Die Eisstockschützen Gesellschaft steht in den Startlöchern für die nächste Eiswiesen-Saison. Sie präpariert die Eisbahn für Schlittschuhläufer.
Die Temperaturen werden nachts winterlicher. Damit steigt die Hoffnung. Die Donaueschinger Eisstockschützen Gesellschaft (DEG) steht in den Startlöchern für die nächste Eiswiesen-Saison. Dabei sind die DEG’ler um Franz Oschwald, dem Hauptverantwortlichen für die Eiswiese, schon seit Wochen bei der Vorbereitung. „Immer Mitte November geht’s los“, erklärt Franz Oschwald.
„Viele denken, man lässt einfach Wasser auf das Areal laufen, es gefriert und fertig. Doch dem ist bei Weitem nicht so“, erklärt Oschwald, und: „Es ist ein komplexes Miteinander verschiedener Gegebenheiten, die perfekt ineinandergreifen müssen.“ Da sind zunächst die Wehre und Zuläufe, die in Kombination mit der Breg für einen reibungslosen Zulauf von Wasser sorgen müssen. „Wenn die Eiswiese gefroren ist, muss permanent Wasser nachlaufen, um unter dem Eis den Druck aufrecht zu erhalten, sonst würde das Eis brechen“, so der Spezialist.
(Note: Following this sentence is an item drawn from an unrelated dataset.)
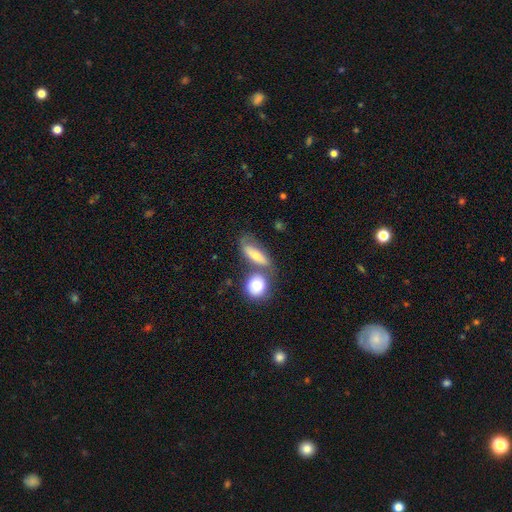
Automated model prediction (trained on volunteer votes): The model was most divided on "merging": none: 44%, merger: 32%, minor disturbance: 16%, major disturbance: 8%. More confident: smooth or featured — smooth (58%); how rounded — in between (56%).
Minusgrade für rund eine Woche notwendig
Bei perfekten äußeren Bedingungen – nachts zweistellige Minusgrade und auch tagsüber Minusgrade – braucht es rund eine Woche, bis die Eisdicke auf dem „dann entstehenden kleinen See dann bis zu zehn Zentimeter stark ist, und der Schlittschuhspaß freigegeben werden kann“. „Wenn es zwischenzeitlich drauf schneien sollte, dann rücken wir dem Schnee mit Schaufel Besen und dem Schneeräumer in Form eines Traktors zu Leibe, denn er isoliert die Eisschicht, die dann nicht mehr an Stärke zulegen kann“, erklärt Oschwald. Täglich ist der Eismeister im Park zu Gange, es gilt, die Durchläufe beim Wasserzufluss zu kontrollieren und zu säubern.
Zudem muss das schwere Gerät gewartet werden, damit es im Bedarfsfall sofort zur Verfügung steht. Am vorvergangenen Wochenende keimte schon die Hoffnung auf ein frühes Eislaufvergnügen auf, als es kurz einmal an die minus 18 Grad hatte. Doch mittlerweile ist alles schon wieder etwas getrübt, das Tauwetter setzt der aktuell dünnen Eisschicht schwer zu. „Die Hoffnung stirbt zuletzt“, sagt Oschwald und lacht. „Wir sind dennoch zuversichtlich, wie schon in den vergangenen Jahren, dass es auch heuer wieder Eislauftage geben wird.“ Wie eben auch in den vergangenen Jahren.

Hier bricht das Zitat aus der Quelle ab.